Having spent the summer of 2019 training to qualify for the US Olympic trials, Ellie describes feeling a sudden itch to tackle an ultra. Spotting the Green Lakes Endurance 50k just over an hour away from her home in New York, entering was almost a no brainer. ‘I’d attempted the race a couple of years earlier and ended up with a DNF after pulling something in my back - my dad ended up having to carry me off the course!’ Ellie explains: ‘In 2019 I was very fit thanks to the training I was doing that summer, so I wanted to give it another go.’
Covering 4 loops of a 12.5km circuit, the course followed shaded shorelines, steep ascents and descents through forests and panoramic views across the lakes in Fayetteville, New York. Going into the race with a relaxed mindset and focus on having fun, Ellie was determined not to put any pressure on herself. ‘I knew I was fit enough to do this race, so I really tried just to have fun with it.’
After pacing herself for the first two loops, Ellie was running in a very respectable 4th place. On her third loop, after a passing comment from the race director, she realised she was only 5 minutes behind the leader. ‘After 20 miles or so, a 5 minute gap felt like a long time!’ she says, ‘I wasn’t planning on trying to speed up at that point!’ However, at the end of her third loop, she ended up passing the runner in second place and was starting to close in on the leader.
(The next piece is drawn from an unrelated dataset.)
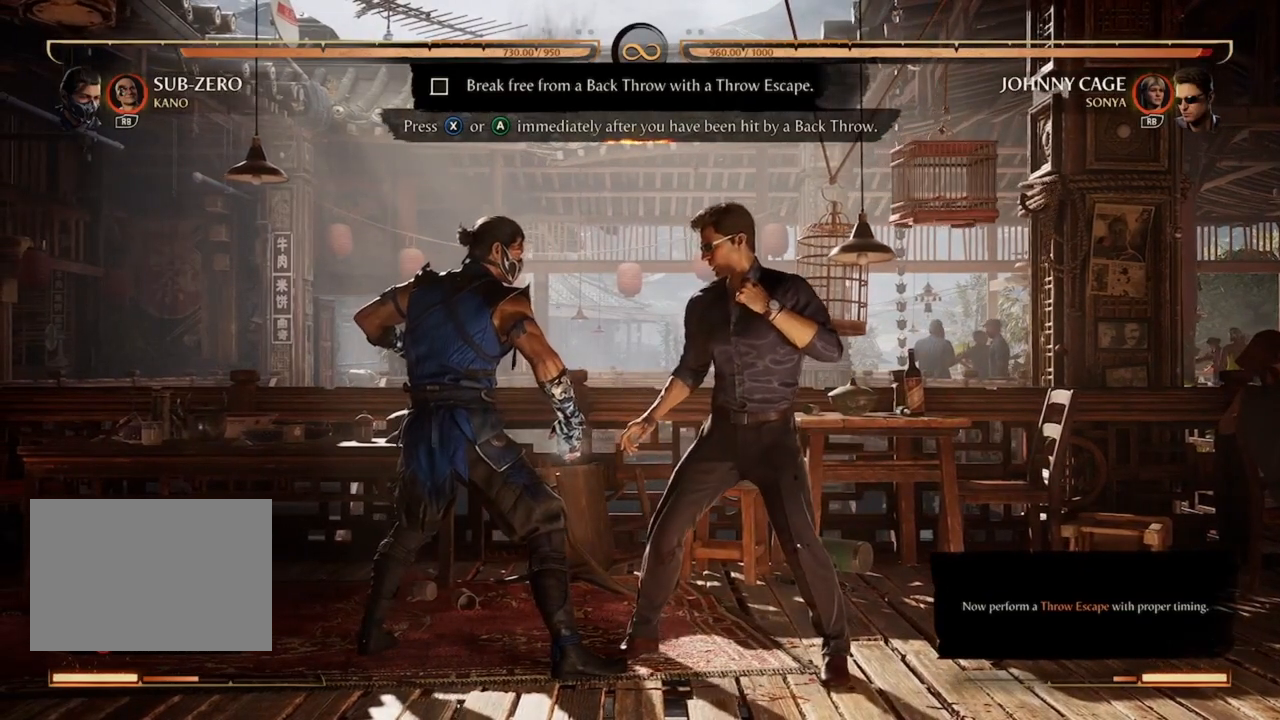
{"buttons": [], "events": []}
As she approached the halfway mark on the final loop, Ellie spotted the leader stopping at an aid station for a drink. ‘Any plans I had to stop went completely out of the window,’ she laughs: ‘I just switched into a completely different gear and blew past him, running for what felt like was my life!’ Over the last 4 miles of the race, she held a sub 7 mile pace - her fastest splits of the whole event. She ended up finishing in a PB time of 3:58:37, almost 8 minutes ahead of the second place finisher.
As a woman had never won the race before, her finish was both unexpected and triumphant. ‘They only had trophies for first place overall and first place female, as they’d expected the first place overall finisher to be a man,’ she said: ‘I ended up taking both of the trophies and they ordered a trophy for the first place male - although I did suggest he could have my first place female trophy and just cross out the ‘fe’ in ‘female’!’
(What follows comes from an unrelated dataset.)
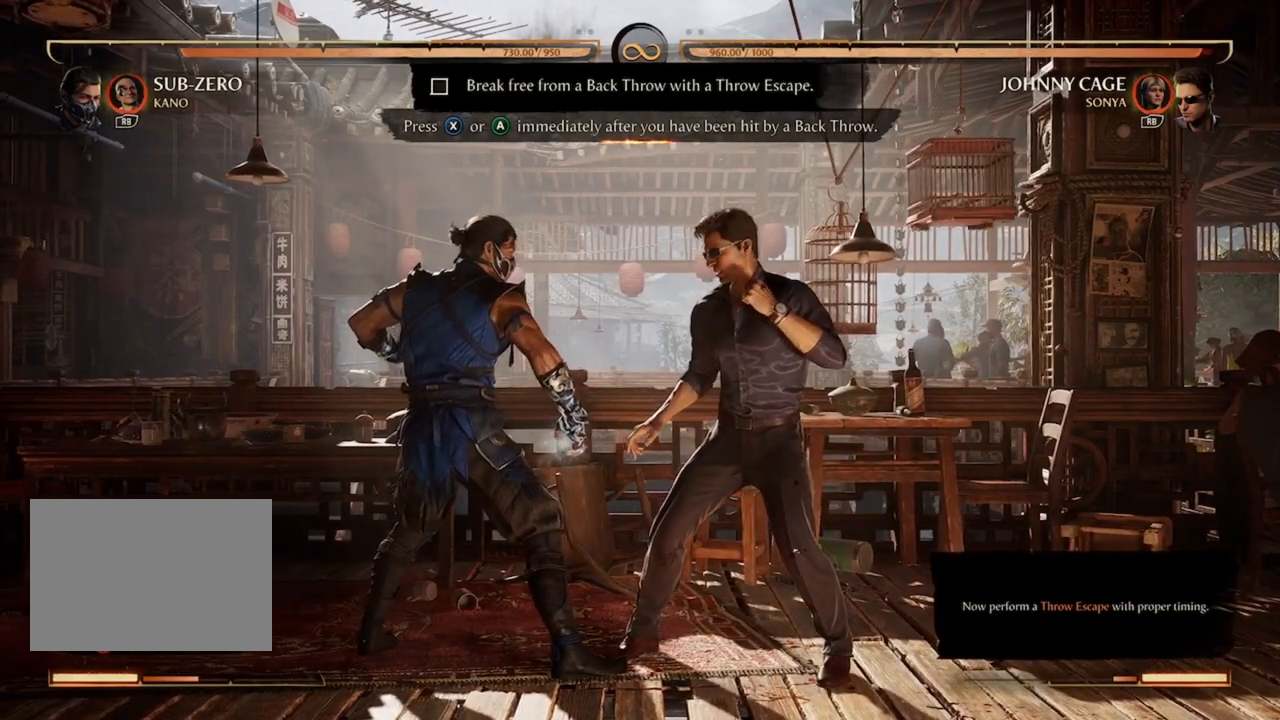
{"buttons": [], "events": []}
Having run her fastest splits of the race in the last 4 miles, she admits those last few miles were the most challenging part of the whole race. ‘At the end, it’s usually nice to have someone ahead of you to focus on as it helps you forget about your own discomfort. You can focus on ‘hunting down’ that person in front. It was quite a different feeling once I was the one out in front and suddenly I was the one being hunted down!’
‘I think winning these sorts of races isn’t always about being the strongest, it’s about being the smartest and making the most of the opportunities in front of you at the time. At the end of the day, I saw an opportunity and went for it.’
As part of our month long celebration of female runners to mark International Women’s Day this month, Ellie reflects on the challenges and support she has faced in her time as a runner. ‘When I first started running, I saw other women as my competitors but I think the biggest growth for me personally has been the way I see other female runners,’ she says: ‘I train with other women and it’s very much that we’re all in this together and pushing each other forward, and that’s really important to me - they’re very inspiring to me.’
Recognising the strides forward women in sport have made, she highlights that there’s still a long way to go. ‘I find that female runners are still characterised by the traditional roles in a way men aren’t to the same extent. Like when you finish a race and one of the questions you’re asked is ‘where are your children right now?’ is just something that never happens with men. I think it’s important to open up the conversation about how we can make things more accessible for female runners - so more women can reap the benefits and feel supported in doing so.’
‘Running means community for me. It reminds me every day that I’m strong, confident and I can do whatever I want. Having that knowledge is very powerful - it makes other tasks a lot easier. Ultimately, I like to be humbled and challenged every day - and that’s what running does for me.’